Why can some materials be turned into magnets? It’s all thanks to magnetic domains
In ferromagnetic materials, like iron and nickel, groups of atoms band together in areas called domains. The magnetic strength and orientation, also called the magnetic moments, of the individual atoms in such a domain are aligned with one another and all point in the same direction. It’s those special domains that can turn the material into a magnet.
Every electron is a teeny tiny magnet. They have a north and a south pole and spin around an axis. This spinning results in a very small but extremely significant magnetic field.
In most materials, the magnetic orientation of one electron cancels out the orientation of another. When a material is ferromagnetic, though, those electrons and their magnetic fields join together and their axes align. This makes those little magnetic fields add up, instead of cancelling out.
The tutorial below shows you how these domains respond to an outside magnetic field.
Observe the different directions the arrows inside the piece of ferromagnetic material are pointing.
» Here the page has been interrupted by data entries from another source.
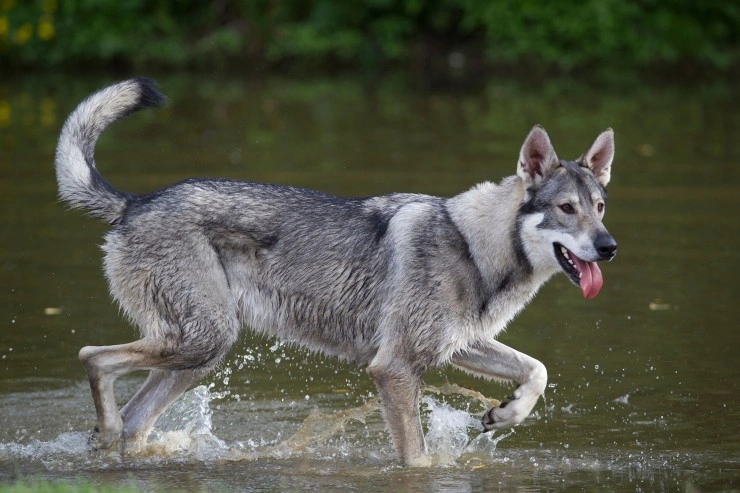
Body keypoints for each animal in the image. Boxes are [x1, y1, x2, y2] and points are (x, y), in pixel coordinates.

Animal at [55, 78, 616, 466]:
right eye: (566, 209)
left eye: (600, 207)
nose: (609, 247)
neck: (474, 245)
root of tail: (134, 203)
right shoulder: (395, 368)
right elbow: (417, 460)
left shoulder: (457, 345)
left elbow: (536, 370)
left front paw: (506, 413)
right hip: (202, 340)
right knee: (92, 357)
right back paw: (104, 429)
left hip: (199, 355)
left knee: (133, 418)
Each arrow represents the magnetic orientation of a domain.
Move the bar magnet closer to the ferromagnetic material by using the slider.
Watch how the magnetic orientation of the domains rotate along an axis when they’re effected by the magnetic field of the bar magnet.
Once the magnetic fields are all aligned, hit reset.
See what happens to the domains when you have the magnet in different positions. Reset to try again.
When all the domains inside of the ferromagnetic material are aligned you have created a new permanent magnet. When magnetized, the magnetic moments of the atoms inside of the ferromagnetic material are organized to create a macroscopic magnet, meaning the piece of material has a north and south pole.
There are only four elements in the world that are ferromagnetic at room temperature and can become permanently magnetized: iron, nickel, cobalt and gadolinium. Ferromagnets stay magnetized for a long time, sometimes for millions of years. Magnet magnetic domains
Magnetic domains refer to regions within a magnetic material where the atomic magnetic moments are aligned in the same direction. These domains play a crucial role in determining the overall magnetic properties of a material.
In a non-magnetized material, the magnetic moments of individual atoms or ions are randomly oriented, resulting in no net magnetic field. However, when an external magnetic field is applied to the material, the magnetic moments tend to align with the field direction. As the field strength increases, more and more magnetic moments align, leading to the formation of magnetic domains. Magnet magnetic domains
Each domain acts as a tiny magnet with its own north and south poles. Within a domain, the magnetic moments are aligned parallel to each other, while neighboring domains may have different orientations. The boundaries between these domains are known as domain walls.
The size and shape of magnetic domains depend on various factors such as temperature, crystal structure, and the presence of impurities or defects in the material. At low temperatures, domains tend to be larger and better defined. As temperature increases, thermal energy disrupts the alignment of magnetic moments, causing domains to shrink and become less distinct. Magnet magnetic domains
The behavior of magnetic domains can be understood using the concept of exchange interaction. This interaction arises from the quantum mechanical exchange coupling between neighboring atoms or ions in a material. It tends to favor parallel alignment of adjacent spins, leading to the formation of well-defined domains.